The invocation of mpirun requires also some non-standard place holders (environmental variables), which is then filled by grid engine at the execution of the script. The format is (one line!)
/usr/local/mpich/bin/mpirun -np $NSLOTS -machinefile $TMPDIR/machines <path to mpi program + optional command line arguments>
Everything up to the path to the mpi program should be used as it is. $NSLOTS and $TMPDIR will be defined by the sun grid engine. Not also that this script does not run correctly if it is executed directly. Further information on MPICH can be found here.
If the user has to run interactive session (e.g. Oopics) it can log onto a node with the qsh command. The Sun Grid Engine will then mark that node as busy and do not submit any further job to it till the user has logged out. The command qstat will show INTERATIVE as the job name, indicating that an interactive session is running on that node.
For now the command qsh is not working properly, but the system adminsitrator is currently working on it to fix it.
QMON is a user interface to replace all of the UNIX commands of the grid engine (e.g. qsub, qdel ...). It is started by typing qmon at the command prompt, follow by a space and an ampersand, so that the prompt is not blocked. For the normal user only the first three buttons are of importance. They correspond to qstat, qhost and qsub, respectively. The usage is mostly intuitive. You can ask also the system administrators for help. It is recommended that at least once the job submission panel is used to define your default parameters and to save the settings. After filling out the parameter press the 'Save Setting' button and name the file to be written. The generated file can be used as a template for .sge_request.

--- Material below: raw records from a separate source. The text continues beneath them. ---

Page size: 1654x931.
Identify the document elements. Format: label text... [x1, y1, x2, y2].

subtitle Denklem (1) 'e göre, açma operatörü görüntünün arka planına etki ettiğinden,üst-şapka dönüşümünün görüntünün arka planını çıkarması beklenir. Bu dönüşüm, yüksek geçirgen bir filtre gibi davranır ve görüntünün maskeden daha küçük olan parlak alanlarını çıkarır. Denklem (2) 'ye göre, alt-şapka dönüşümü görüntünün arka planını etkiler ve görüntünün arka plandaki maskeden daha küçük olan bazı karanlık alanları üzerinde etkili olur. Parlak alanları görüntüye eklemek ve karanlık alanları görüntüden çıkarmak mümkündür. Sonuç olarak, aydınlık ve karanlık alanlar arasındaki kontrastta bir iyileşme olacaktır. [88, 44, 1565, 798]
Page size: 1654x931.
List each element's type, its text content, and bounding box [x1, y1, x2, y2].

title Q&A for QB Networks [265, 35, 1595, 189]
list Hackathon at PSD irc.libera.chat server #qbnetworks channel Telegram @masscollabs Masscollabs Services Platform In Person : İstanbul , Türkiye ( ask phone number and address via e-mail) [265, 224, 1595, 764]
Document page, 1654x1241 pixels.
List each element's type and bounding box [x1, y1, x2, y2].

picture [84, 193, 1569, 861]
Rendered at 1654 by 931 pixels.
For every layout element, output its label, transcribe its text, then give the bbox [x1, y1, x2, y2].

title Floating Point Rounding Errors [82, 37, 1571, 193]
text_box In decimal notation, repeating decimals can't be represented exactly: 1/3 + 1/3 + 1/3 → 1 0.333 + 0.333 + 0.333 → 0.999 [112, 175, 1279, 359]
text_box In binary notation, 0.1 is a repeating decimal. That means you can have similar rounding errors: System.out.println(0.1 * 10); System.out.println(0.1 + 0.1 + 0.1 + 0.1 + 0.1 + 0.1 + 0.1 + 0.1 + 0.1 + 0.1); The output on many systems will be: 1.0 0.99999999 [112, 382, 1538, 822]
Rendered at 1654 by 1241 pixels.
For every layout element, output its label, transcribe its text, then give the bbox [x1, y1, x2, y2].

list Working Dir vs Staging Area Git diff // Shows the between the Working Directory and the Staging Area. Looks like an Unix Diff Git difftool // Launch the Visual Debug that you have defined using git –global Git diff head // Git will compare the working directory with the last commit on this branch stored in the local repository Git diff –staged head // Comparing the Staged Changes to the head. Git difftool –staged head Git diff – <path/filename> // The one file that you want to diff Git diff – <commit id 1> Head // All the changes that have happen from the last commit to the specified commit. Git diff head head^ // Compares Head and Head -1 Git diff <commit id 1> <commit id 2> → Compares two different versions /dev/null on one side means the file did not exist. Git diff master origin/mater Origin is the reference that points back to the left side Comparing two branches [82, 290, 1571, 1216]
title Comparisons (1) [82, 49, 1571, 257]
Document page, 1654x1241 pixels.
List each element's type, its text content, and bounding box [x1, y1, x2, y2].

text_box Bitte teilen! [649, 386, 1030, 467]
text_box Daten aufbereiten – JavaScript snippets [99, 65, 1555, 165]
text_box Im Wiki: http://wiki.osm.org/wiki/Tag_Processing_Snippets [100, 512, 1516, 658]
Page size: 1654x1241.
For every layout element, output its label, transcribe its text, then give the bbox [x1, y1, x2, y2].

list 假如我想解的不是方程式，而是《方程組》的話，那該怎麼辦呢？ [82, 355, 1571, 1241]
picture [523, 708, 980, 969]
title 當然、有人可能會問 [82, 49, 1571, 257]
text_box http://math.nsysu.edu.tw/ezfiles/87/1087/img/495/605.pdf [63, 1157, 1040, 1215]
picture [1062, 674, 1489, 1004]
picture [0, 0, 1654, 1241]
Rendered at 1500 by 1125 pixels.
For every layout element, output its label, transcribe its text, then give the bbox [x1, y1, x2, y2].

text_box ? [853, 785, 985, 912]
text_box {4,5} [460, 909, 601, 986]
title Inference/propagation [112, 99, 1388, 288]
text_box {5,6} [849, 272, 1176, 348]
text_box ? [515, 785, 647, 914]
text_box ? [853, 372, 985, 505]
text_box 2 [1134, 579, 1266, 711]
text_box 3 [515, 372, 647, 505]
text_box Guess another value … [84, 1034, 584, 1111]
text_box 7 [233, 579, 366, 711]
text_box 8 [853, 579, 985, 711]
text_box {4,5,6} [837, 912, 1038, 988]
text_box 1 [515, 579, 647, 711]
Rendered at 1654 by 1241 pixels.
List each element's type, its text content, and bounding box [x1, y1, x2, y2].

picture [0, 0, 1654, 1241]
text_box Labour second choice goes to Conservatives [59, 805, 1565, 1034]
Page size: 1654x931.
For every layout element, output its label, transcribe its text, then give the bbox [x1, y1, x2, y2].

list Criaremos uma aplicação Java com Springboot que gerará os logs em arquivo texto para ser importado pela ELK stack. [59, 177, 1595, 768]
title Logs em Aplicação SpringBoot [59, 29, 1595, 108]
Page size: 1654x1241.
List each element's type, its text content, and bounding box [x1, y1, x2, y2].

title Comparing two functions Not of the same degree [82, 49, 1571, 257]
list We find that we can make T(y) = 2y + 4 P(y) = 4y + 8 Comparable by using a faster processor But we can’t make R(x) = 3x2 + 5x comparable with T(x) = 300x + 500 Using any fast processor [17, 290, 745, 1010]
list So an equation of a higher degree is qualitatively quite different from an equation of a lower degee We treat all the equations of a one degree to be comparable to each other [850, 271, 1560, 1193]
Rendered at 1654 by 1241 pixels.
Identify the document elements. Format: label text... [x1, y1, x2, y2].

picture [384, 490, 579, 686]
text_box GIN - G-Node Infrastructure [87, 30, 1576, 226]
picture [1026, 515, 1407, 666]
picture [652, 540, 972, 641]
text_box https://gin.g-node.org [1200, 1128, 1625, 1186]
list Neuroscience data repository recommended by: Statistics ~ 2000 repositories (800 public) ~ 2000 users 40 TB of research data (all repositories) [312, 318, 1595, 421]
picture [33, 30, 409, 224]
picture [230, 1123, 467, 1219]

Submits a job to the queue. It requires a shell scripts, which is wrapped around the program to be run. Options can be either defined as command line arguments, in the script file or by the .sge_request file in your home directory. See above for more information.
Marks a job for deletion. It requires the job-id and not the job name, which can be ambigious.
Change the options for an already submitted job. The options are the same as for qsub but requires the job-id instead of the shell script name. If the job is already running it will be restarted.
Shows the status of the queue or of a specific job if it is specified with the -j <job-id> option.
Shows the status of the nodes.
Starts an xterm session through the grid engine for interactive jobs.
Puts a job, which hasn't been startet yet on hold and is not schedeled for execution by the gridengine till the hold is removed. Requires the job-id as argument.
Releases a job from a hold. It will be put back in the queue and schedule for execution. Requires the job-id
Interactive monitor of the sun gridengine.
More information can be obtain by the man command at the command prompt. The User and Adminstration guide gives a complete discription of the sun gridengine, which most can be also found on the official homepage.